* **PROBLEMS TO SOLVE**
A - What movement does the Steinhart Ocean 44 have, according to the forum thread below?
B - Pick up the Steinhart Ocean 44 forum thread after its last post and write what comes next.

* **SOURCE PASSAGE**
# STEINHART "OCEAN 44 automatic" has arrived



## edwinwalke

Just saw the new Ocean 44 on the Steinhart website. It is the black bezel with ETA 2824 movement. It is 380/320 Euros depending on whether you pay the VAT.


----------



## delco714

I want one


----------



## Chromejob

Yep, same pics as before. Some of those dial markers are not centered....[1] :think: but otherwise, I think it's a damn find looking timepiece.

I can't help but notice that the OBDLC has been featured on the home page for a while ... must be selling briskly. 

[1] I.e., the lume dot is not centered on the steel marker, giving a wall-eyed look. I'm sure it's not the case on production models.


----------



## acello27

Yup. I saw that also. Pretty sweet.

Anyone know the crystal thickness on these 44 models?
Also how thick is the bezel sapphire? 
Thanks.


----------



## H.Solo

Here are some shots of mine...


----------



## cuts33

Fastest. Shipping. Ever. 

Hahah - what'd you do steal a prototype?


----------



## acello27

cuts33 said:


> Fastest. Shipping. Ever.
> 
> Hahah - what'd you do steal a prototype?


Look at his location. It's the Steinhart company address.
I'm about 3 hours away in northern Italy. I think I need a road trip!


----------



## edwinwalke

cuts33 said:


> Fastest. Shipping. Ever.
> 
> Hahah - what'd you do steal a prototype?


He must have been waiting on the truck when it arrived from Switzerland.


----------



## Chromejob

Lovely, Solo, lovely. I like that the bracelet end pieces aren't jutting out, but take the connection link from the bracelet. 

It looks a little like the numbers of the bezel are formed by relief, cutouts in the black coating of the underside of the sapphire insert. IF that's the case, ... couldn't the underlying bezel be coated with lume, resulting in glowing numbers?

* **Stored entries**
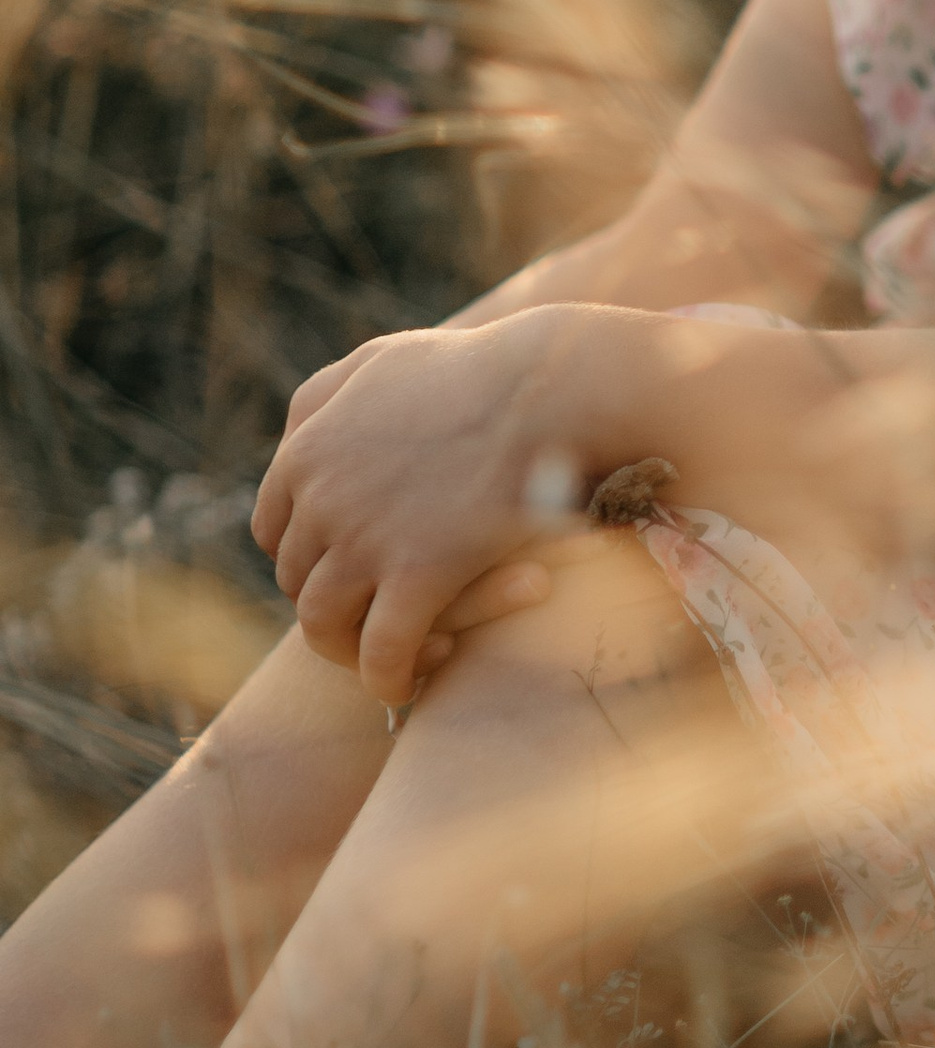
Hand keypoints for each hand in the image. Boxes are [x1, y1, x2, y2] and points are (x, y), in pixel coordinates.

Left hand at [250, 309, 657, 706]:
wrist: (548, 388)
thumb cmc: (477, 371)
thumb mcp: (377, 362)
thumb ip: (323, 399)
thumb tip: (295, 438)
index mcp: (306, 449)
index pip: (273, 534)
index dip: (306, 562)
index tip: (343, 577)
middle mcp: (321, 497)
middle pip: (296, 582)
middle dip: (333, 606)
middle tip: (377, 619)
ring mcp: (365, 539)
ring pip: (323, 625)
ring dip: (349, 652)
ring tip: (392, 660)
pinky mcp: (418, 574)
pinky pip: (383, 651)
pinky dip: (388, 678)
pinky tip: (410, 685)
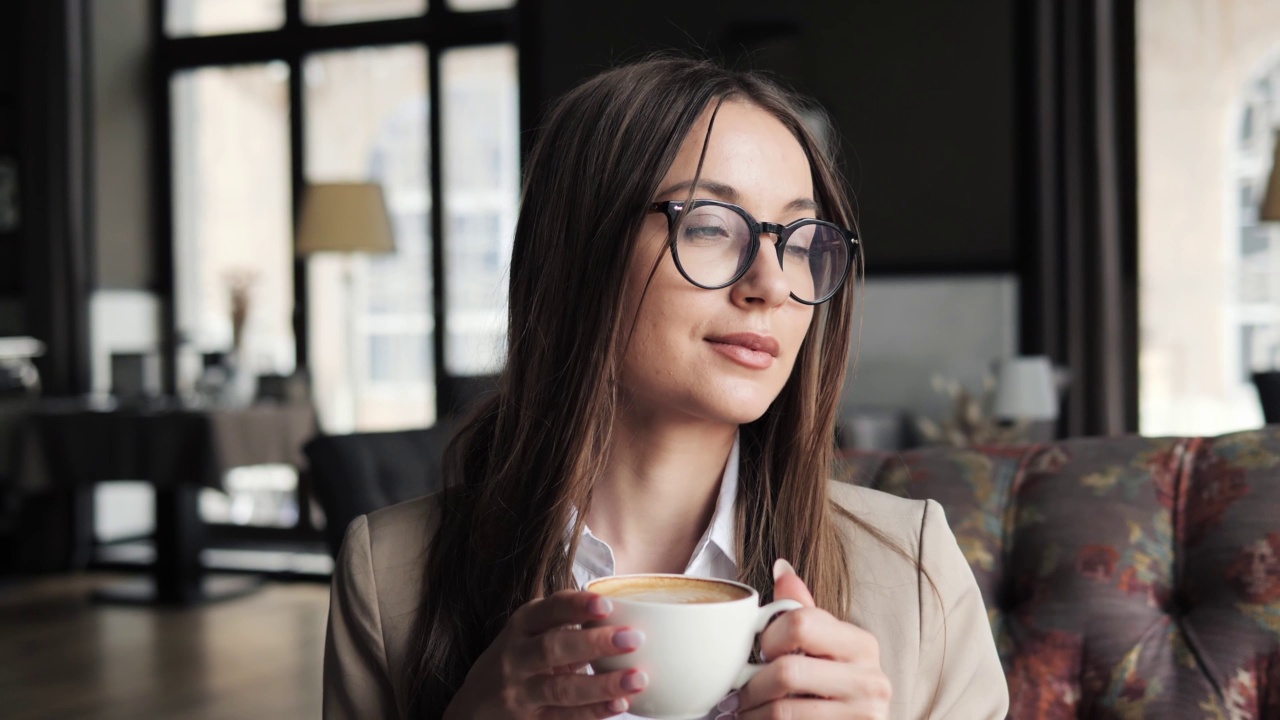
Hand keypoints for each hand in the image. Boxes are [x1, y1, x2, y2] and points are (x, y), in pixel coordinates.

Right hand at [443, 590, 648, 718]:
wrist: (475, 705)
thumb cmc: (519, 658)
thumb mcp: (530, 632)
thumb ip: (565, 620)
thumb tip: (624, 610)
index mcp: (521, 626)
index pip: (548, 610)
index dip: (577, 606)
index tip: (606, 605)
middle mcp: (517, 657)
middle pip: (553, 648)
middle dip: (594, 644)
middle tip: (633, 639)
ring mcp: (521, 692)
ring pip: (561, 689)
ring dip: (602, 685)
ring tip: (637, 679)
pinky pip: (564, 718)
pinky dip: (593, 712)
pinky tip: (618, 704)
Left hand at [717, 559, 890, 719]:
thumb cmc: (833, 687)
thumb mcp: (824, 646)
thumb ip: (803, 611)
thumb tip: (782, 567)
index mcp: (861, 644)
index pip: (801, 624)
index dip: (768, 638)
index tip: (762, 651)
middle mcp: (870, 680)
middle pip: (787, 672)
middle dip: (753, 683)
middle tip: (744, 688)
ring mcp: (863, 714)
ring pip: (782, 710)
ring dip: (753, 711)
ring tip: (748, 708)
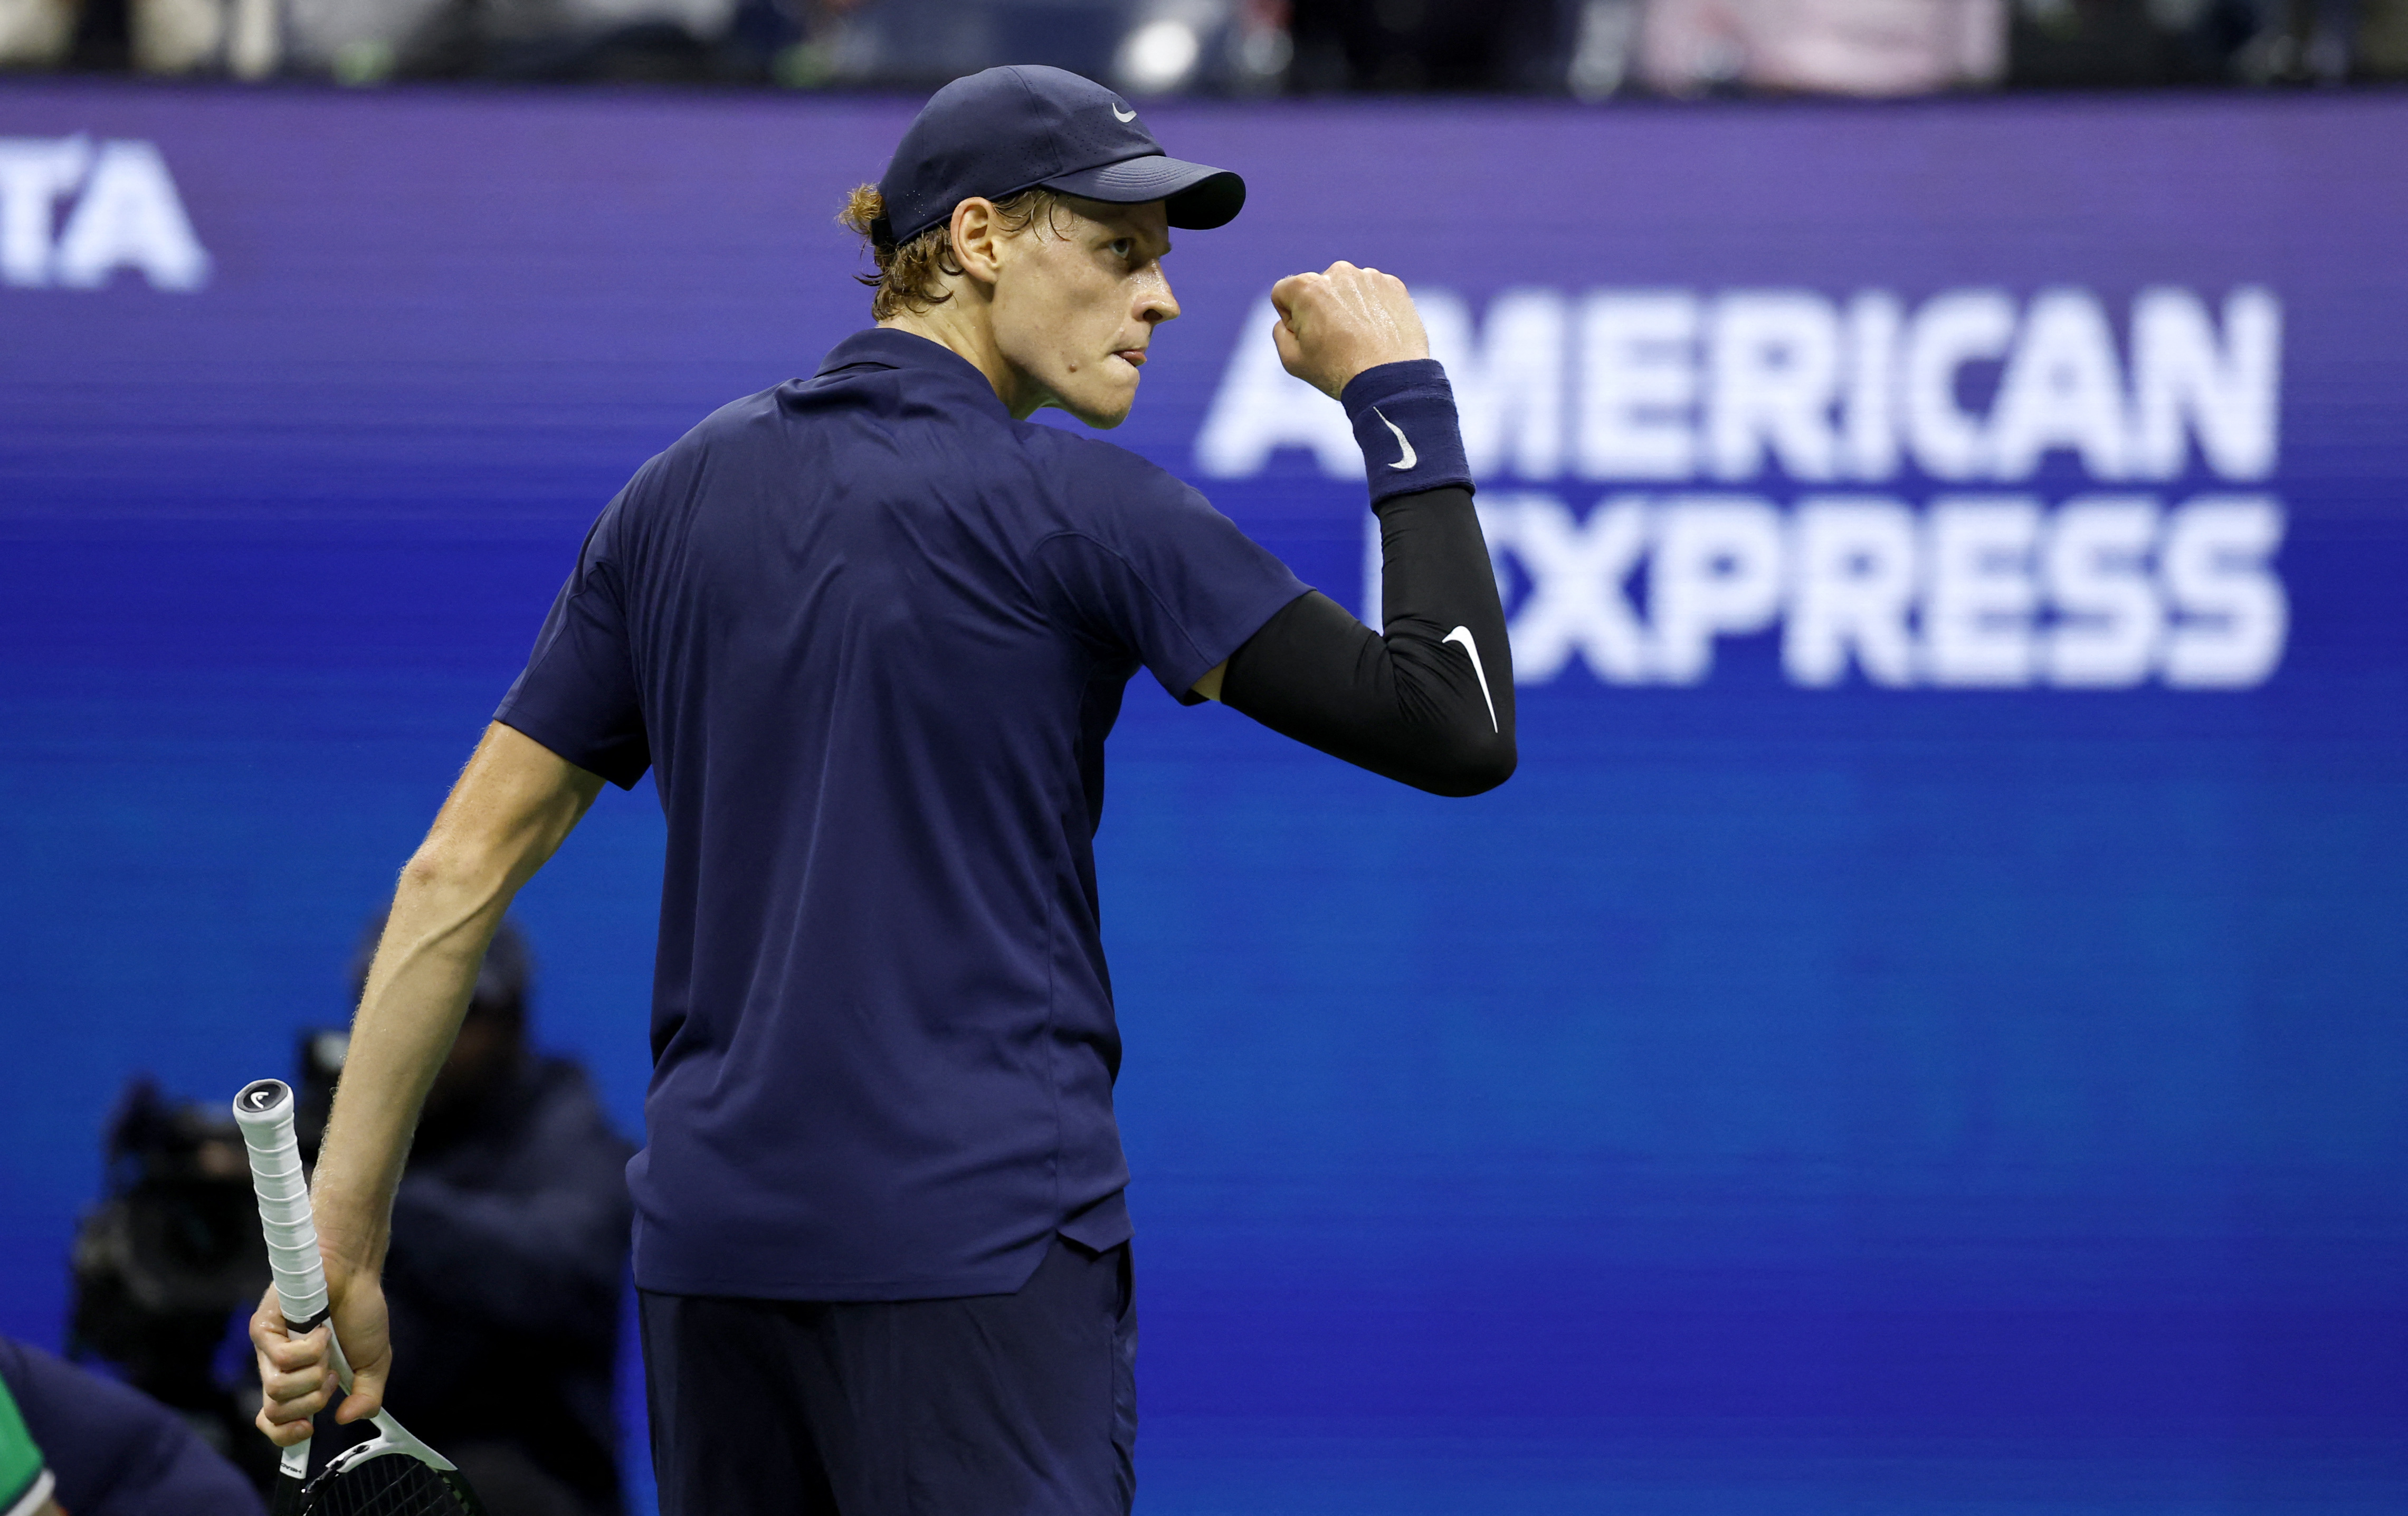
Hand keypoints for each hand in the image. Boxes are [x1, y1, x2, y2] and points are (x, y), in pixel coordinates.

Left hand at [250, 1264, 392, 1444]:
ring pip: (278, 1390)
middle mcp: (277, 1370)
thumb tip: (344, 1419)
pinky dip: (312, 1349)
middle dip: (312, 1401)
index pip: (274, 1424)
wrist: (355, 1273)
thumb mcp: (374, 1364)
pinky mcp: (262, 1329)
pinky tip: (322, 1330)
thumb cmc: (361, 1312)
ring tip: (326, 1348)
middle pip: (276, 1414)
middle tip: (329, 1375)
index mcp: (298, 1382)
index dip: (286, 1436)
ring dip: (313, 1374)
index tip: (309, 1428)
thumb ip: (367, 1397)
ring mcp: (267, 1350)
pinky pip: (283, 1360)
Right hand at [1270, 262, 1430, 399]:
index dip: (1290, 317)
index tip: (1308, 337)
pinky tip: (1378, 333)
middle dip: (1320, 309)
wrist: (1390, 379)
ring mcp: (1368, 277)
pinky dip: (1373, 309)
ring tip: (1359, 338)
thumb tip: (1288, 320)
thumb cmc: (1338, 371)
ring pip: (1347, 289)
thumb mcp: (1292, 360)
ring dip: (1348, 307)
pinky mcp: (1393, 285)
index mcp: (1307, 286)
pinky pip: (1374, 293)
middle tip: (1335, 341)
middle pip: (1318, 288)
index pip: (1284, 292)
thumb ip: (1280, 332)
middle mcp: (1337, 272)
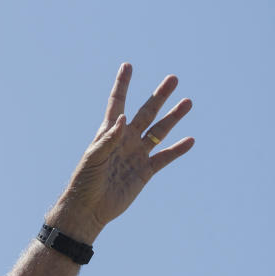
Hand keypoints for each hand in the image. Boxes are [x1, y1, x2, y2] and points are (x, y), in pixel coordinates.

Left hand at [54, 63, 194, 240]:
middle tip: (173, 79)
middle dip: (159, 96)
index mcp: (108, 133)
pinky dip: (177, 149)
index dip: (122, 85)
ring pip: (158, 132)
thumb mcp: (94, 158)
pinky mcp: (144, 172)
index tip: (127, 66)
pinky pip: (164, 158)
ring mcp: (136, 155)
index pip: (117, 104)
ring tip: (188, 102)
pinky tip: (189, 140)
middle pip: (146, 113)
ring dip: (173, 117)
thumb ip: (109, 138)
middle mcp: (125, 141)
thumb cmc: (85, 182)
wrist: (89, 209)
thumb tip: (124, 117)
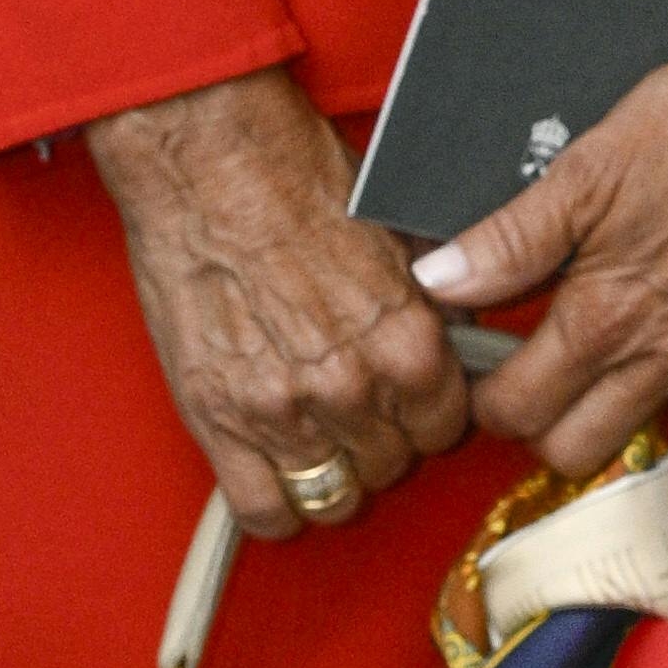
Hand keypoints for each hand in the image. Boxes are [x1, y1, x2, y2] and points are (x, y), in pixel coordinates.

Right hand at [86, 64, 485, 537]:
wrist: (207, 158)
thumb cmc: (296, 177)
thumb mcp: (398, 233)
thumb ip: (432, 301)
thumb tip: (461, 336)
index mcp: (407, 342)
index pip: (446, 426)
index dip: (428, 412)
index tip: (409, 399)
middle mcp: (352, 387)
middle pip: (392, 464)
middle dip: (381, 438)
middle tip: (357, 407)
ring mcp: (283, 411)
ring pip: (336, 495)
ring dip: (334, 471)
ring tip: (318, 436)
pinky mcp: (219, 420)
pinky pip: (264, 509)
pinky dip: (277, 504)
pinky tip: (277, 472)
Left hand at [416, 5, 667, 484]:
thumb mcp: (589, 170)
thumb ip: (511, 239)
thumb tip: (441, 278)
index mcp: (609, 317)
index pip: (519, 412)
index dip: (488, 398)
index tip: (488, 368)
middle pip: (578, 450)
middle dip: (546, 424)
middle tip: (541, 367)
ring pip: (656, 414)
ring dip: (627, 386)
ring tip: (628, 315)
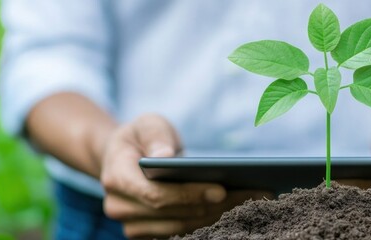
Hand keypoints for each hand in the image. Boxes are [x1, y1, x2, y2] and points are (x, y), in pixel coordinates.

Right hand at [99, 114, 270, 237]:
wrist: (124, 157)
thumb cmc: (140, 137)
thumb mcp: (147, 124)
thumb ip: (155, 136)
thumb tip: (165, 155)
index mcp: (116, 178)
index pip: (155, 194)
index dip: (188, 195)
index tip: (221, 189)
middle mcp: (120, 207)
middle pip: (174, 215)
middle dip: (216, 205)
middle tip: (253, 194)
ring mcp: (133, 225)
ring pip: (182, 228)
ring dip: (219, 216)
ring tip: (253, 200)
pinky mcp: (149, 234)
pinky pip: (184, 232)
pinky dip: (212, 221)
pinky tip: (239, 208)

* **SOLVED TASKS**
A - ETA 2824.

B -
----------



## pinchycm

They should bring that bezel to the current Ocean (non 44) line. That'd be amazing.


----------



## H.Solo

Chromejob said:


> It looks a little like the numbers of the bezel are formed by relief, cutouts in the black coating of the underside of the sapphire insert.


No, its not "cutout" its silver and black printing on the undersite of the saphire bezel. But looks really gorgeous!

It's really a blessing to live about 20 Minutes away from the Steinhart-office... ;-) I have the watch for some days now, but promised Günter not to show any pictures of it, before it was available on the website!


----------



## rukrem

So everyone, you will be happy to knowI have decided what my next watch will be, any guesses? b-)

That bezel looks pretty awesome .... I can only image how nicely the sapphire would compliment a little color - are the folks at Steinhart going to make either a pepsi or coke colored combo?


----------



## H.Solo

If you want a 44 with Pepsi/Coke, you'll have to go for the GMT-Version... there would be no point of a two colored bezel with the 3-hands automatic.


----------



## delco714

Anyone else think this flows better than the GMT versions? It just looks more proper for some reason. I can't put into words my justification, though.


----------



## cuts33

delco714 said:


> Anyone else think this flows better than the GMT versions? It just looks more proper for some reason. I can't put into words my justification, though.


I don't know if "flow" is the right word but I just like the look of it better and I think my reasoning is I have never cared for the bezel on the GMT versions with the 2,4,6,8, etc. I realize that you need that for the GMT function to serve its purpose, but aesthetically, I just don't care for it. I also have no use for a GMT function so the cost-savings is a plus as well.

I have been waiting for this one to come out and based on the pictures that Solo put up - I will not be disappointed.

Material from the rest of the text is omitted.